## Exercise:
Write out the lines below word for word, starting at the line that contains "Estimăm că Laura" and ending at the line that contains "platformei.", with both of those lines included.

*** Information provided Section Begins ***

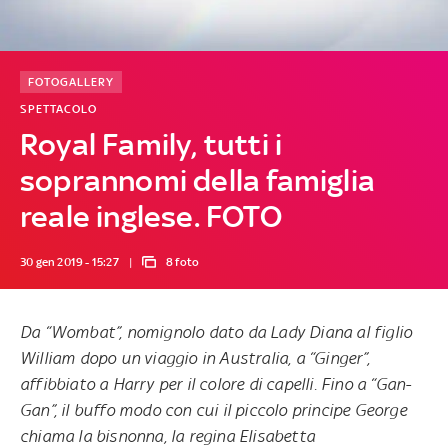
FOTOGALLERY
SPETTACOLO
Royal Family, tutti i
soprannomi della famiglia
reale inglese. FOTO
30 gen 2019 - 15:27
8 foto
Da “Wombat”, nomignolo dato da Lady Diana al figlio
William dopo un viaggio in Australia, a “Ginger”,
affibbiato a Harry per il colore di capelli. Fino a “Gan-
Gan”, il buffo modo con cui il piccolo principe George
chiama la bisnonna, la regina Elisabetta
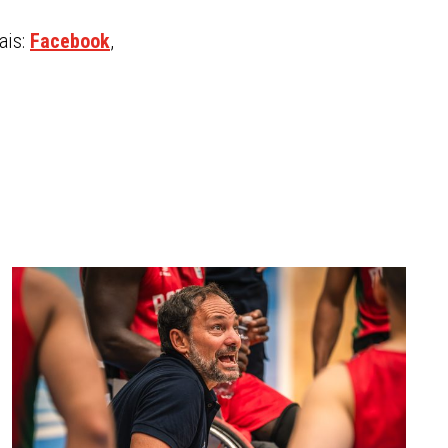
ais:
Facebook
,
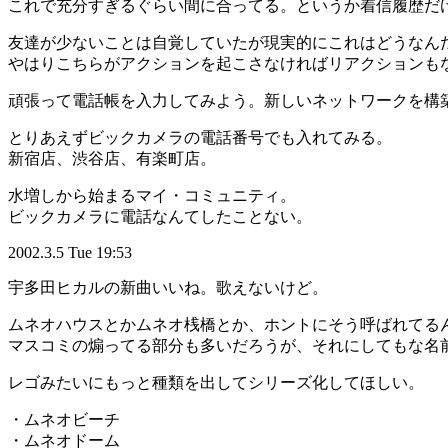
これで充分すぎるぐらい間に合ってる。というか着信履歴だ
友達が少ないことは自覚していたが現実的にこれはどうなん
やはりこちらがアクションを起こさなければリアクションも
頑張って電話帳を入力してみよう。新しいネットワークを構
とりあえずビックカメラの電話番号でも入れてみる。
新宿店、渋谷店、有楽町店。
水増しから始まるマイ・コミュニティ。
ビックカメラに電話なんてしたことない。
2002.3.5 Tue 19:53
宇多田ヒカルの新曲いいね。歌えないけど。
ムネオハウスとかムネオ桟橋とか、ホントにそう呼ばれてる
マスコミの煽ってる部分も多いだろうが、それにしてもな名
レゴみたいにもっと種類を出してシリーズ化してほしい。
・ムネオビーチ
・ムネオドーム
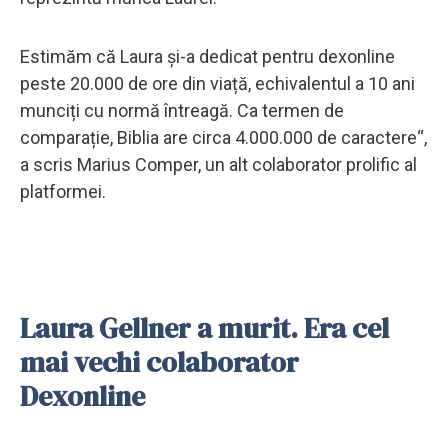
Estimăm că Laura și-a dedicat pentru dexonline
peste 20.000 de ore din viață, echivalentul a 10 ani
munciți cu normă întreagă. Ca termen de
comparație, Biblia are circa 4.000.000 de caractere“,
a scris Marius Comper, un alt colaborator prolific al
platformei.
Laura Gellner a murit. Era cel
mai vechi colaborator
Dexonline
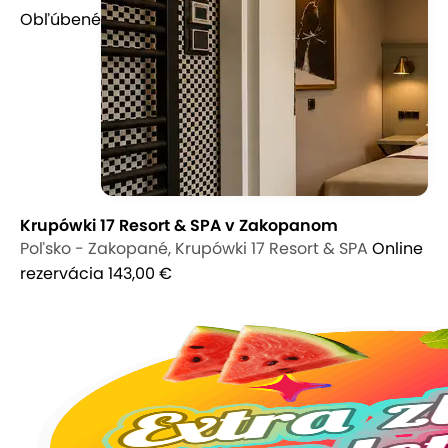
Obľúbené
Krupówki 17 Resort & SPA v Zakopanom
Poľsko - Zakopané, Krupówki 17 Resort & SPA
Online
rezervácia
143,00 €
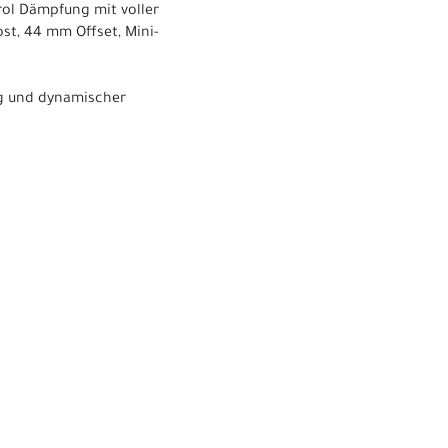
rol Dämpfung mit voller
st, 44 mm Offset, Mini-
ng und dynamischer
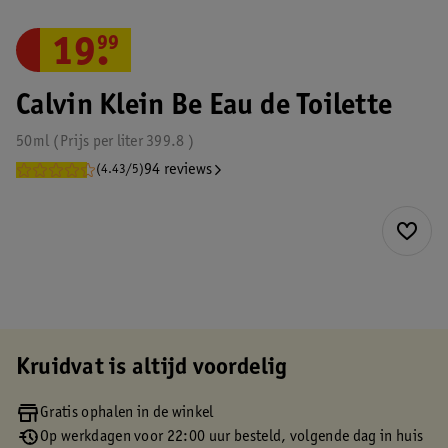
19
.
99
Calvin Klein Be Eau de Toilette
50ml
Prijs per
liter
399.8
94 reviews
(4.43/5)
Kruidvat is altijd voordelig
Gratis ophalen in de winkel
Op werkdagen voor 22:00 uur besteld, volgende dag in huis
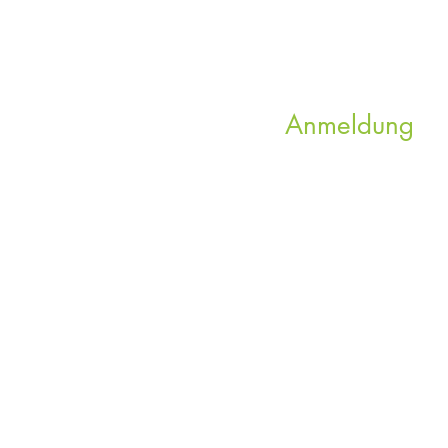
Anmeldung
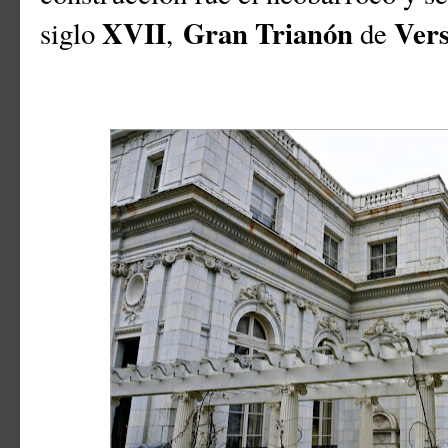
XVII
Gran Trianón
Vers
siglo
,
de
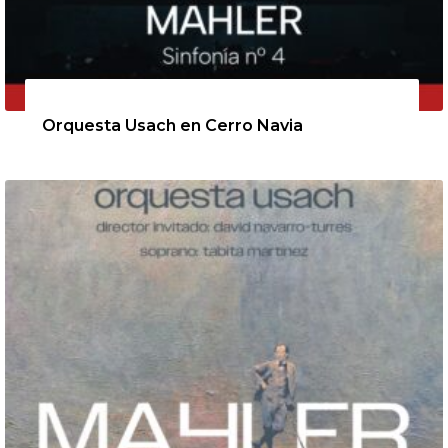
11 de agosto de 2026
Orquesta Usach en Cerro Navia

*** Information provided Section Ends ***
*** Information provided Section Begins ***

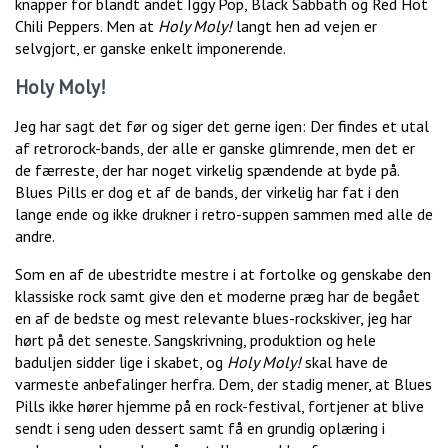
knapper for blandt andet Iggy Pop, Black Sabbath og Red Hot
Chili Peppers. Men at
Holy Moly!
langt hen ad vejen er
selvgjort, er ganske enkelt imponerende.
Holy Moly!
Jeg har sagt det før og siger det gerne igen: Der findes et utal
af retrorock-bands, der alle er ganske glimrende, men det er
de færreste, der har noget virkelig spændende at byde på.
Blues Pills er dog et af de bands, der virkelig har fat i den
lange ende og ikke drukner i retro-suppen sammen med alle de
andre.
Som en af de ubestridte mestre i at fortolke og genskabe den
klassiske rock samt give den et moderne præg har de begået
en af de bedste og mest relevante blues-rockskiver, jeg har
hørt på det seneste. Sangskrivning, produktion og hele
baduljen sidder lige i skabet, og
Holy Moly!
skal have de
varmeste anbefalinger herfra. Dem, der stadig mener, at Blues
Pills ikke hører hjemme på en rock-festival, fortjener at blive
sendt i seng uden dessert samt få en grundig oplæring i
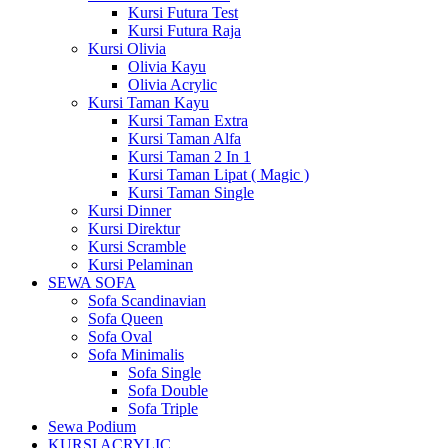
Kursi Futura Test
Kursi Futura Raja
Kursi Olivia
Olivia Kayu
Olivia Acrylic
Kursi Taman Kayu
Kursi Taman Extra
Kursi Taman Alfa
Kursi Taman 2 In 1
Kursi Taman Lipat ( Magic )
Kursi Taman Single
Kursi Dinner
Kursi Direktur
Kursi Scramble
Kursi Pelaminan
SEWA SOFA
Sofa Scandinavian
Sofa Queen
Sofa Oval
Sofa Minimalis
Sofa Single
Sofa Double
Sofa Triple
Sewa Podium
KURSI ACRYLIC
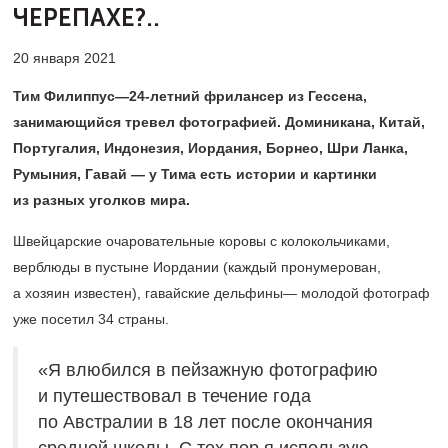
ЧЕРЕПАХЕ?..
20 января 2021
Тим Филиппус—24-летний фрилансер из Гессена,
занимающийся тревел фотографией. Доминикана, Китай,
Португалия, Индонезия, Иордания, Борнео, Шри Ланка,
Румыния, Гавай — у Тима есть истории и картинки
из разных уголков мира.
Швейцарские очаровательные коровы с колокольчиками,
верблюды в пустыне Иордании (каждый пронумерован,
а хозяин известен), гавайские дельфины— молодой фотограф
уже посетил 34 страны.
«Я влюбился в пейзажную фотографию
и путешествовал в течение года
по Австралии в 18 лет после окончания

*** Information provided Section Ends ***

## Written response:
Estimăm că Laura și-a dedicat pentru dexonline
peste 20.000 de ore din viață, echivalentul a 10 ani
munciți cu normă întreagă. Ca termen de
comparație, Biblia are circa 4.000.000 de caractere“,
a scris Marius Comper, un alt colaborator prolific al
platformei.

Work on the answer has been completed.